In mice with dietary obesity (fed a high-fat diet), a high dose of Lac-Phe suppressed food intake by about 50% compared to control mice over a 12-hour period, without affecting their movement or energy expenditure. When administered to mice for 10 days, Lac-Phe reduced cumulative food intake and body weight (due to loss of body fat) and improved glucose tolerance.
The researchers also identified an enzyme called CNDP2 that is involved in the production of Lac-Phe and showed that mice lacking this enzyme did not lose as much weight on an exercise regimen as a control group on the same exercise regimen.
Interestingly, the team also found significant increases in plasma Lac-Phe levels after physical activity in both racehorses and humans.

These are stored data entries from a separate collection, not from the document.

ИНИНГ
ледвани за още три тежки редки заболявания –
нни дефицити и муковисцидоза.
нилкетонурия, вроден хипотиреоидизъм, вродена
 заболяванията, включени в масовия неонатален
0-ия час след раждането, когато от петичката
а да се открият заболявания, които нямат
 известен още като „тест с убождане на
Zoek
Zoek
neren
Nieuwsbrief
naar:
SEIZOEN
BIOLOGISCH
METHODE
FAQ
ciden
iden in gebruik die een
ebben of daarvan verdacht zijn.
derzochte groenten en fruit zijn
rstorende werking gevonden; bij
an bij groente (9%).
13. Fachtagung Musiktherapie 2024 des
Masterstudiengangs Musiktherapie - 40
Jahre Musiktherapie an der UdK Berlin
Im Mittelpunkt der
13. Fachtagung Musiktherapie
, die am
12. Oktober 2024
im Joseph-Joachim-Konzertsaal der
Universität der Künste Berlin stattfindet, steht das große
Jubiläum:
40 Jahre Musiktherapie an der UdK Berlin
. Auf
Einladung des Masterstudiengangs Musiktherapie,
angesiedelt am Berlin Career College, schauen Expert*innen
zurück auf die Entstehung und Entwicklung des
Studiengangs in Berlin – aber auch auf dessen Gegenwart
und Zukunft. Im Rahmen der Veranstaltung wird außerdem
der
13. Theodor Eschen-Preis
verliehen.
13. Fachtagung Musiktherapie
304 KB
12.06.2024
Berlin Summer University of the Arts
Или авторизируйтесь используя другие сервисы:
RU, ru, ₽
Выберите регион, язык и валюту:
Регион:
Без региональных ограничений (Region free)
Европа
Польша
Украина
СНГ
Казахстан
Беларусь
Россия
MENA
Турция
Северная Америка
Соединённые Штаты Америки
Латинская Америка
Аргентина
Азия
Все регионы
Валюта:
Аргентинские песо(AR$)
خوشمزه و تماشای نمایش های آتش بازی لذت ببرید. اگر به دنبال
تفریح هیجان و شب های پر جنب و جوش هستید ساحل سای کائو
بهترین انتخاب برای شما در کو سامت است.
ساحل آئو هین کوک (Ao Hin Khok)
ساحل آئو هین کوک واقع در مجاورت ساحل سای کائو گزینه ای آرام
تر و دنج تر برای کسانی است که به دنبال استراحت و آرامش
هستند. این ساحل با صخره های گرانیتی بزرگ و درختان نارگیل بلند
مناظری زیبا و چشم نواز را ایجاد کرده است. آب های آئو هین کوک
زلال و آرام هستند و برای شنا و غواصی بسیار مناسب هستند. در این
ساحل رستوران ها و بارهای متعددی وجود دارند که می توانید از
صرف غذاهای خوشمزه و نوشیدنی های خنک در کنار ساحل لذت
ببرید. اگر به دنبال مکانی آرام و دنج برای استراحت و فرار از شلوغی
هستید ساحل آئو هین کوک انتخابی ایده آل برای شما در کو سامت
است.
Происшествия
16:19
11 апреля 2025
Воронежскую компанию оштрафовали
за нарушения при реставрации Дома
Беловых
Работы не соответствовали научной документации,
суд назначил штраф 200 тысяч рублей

Data from a human exercise cohort showed that sprinting exercise induced the most dramatic increase in plasma Lac-Phe, followed by resistance training and then endurance training.
“This suggests that Lac-Phe is an ancient and conserved system that regulates food intake and is associated with physical activity in many animal species,” Long said.
“Our next steps include finding more details on how Lac-Phe mediates its effects in the body, including the brain,” Xu said. “Our goal is to learn to modulate this training path for therapeutic interventions.”
About this exercise and news from neuroscientific research
Author: press office
Source: Baylor College of Medicine
Contact: Press Office – Baylor College of Medicine
Picture: The image is in the public domain
Original research: Closed access.
“An exercise-inducible metabolite that suppresses food intake and obesity” by Jonathan Long et al. Nature
See also
abstract
An exercise-inducible metabolite that suppresses food intake and obesity
Exercise protects against obesity, type 2 diabetes and other cardiometabolic diseases. However, the molecular and cellular mechanisms that mediate the metabolic benefits of physical activity remain unclear.
Here we show that exercise stimulates the production of N-Lactoyl-phenylalanine (Lac-Phe), a blood-borne signaling metabolite that suppresses food intake and obesity.
The biosynthesis of Lac-Phe from lactate and phenylalanine occurs in CNDP2+ Cells, including macrophages, monocytes, and other immune and epithelial cells located in various organs. In diet-induced obese mice, pharmacologically mediated increases in Lac-Phe reduce food intake without affecting exercise or energy expenditure.
Chronic administration of Lac-Phe reduces obesity and body weight and improves glucose homeostasis. Conversely, genetic ablation of Lac-Phe biosynthesis in mice increases food intake and post-exercise obesity.
Finally, large activity-induced increases in circulating Lac-Phe are also observed in humans and racehorses, establishing this metabolite as a molecular effector associated with physical activity across multiple activity modalities and mammalian species.
These data define a conserved exercise-inducible metabolite that controls food intake and affects systemic energy balance.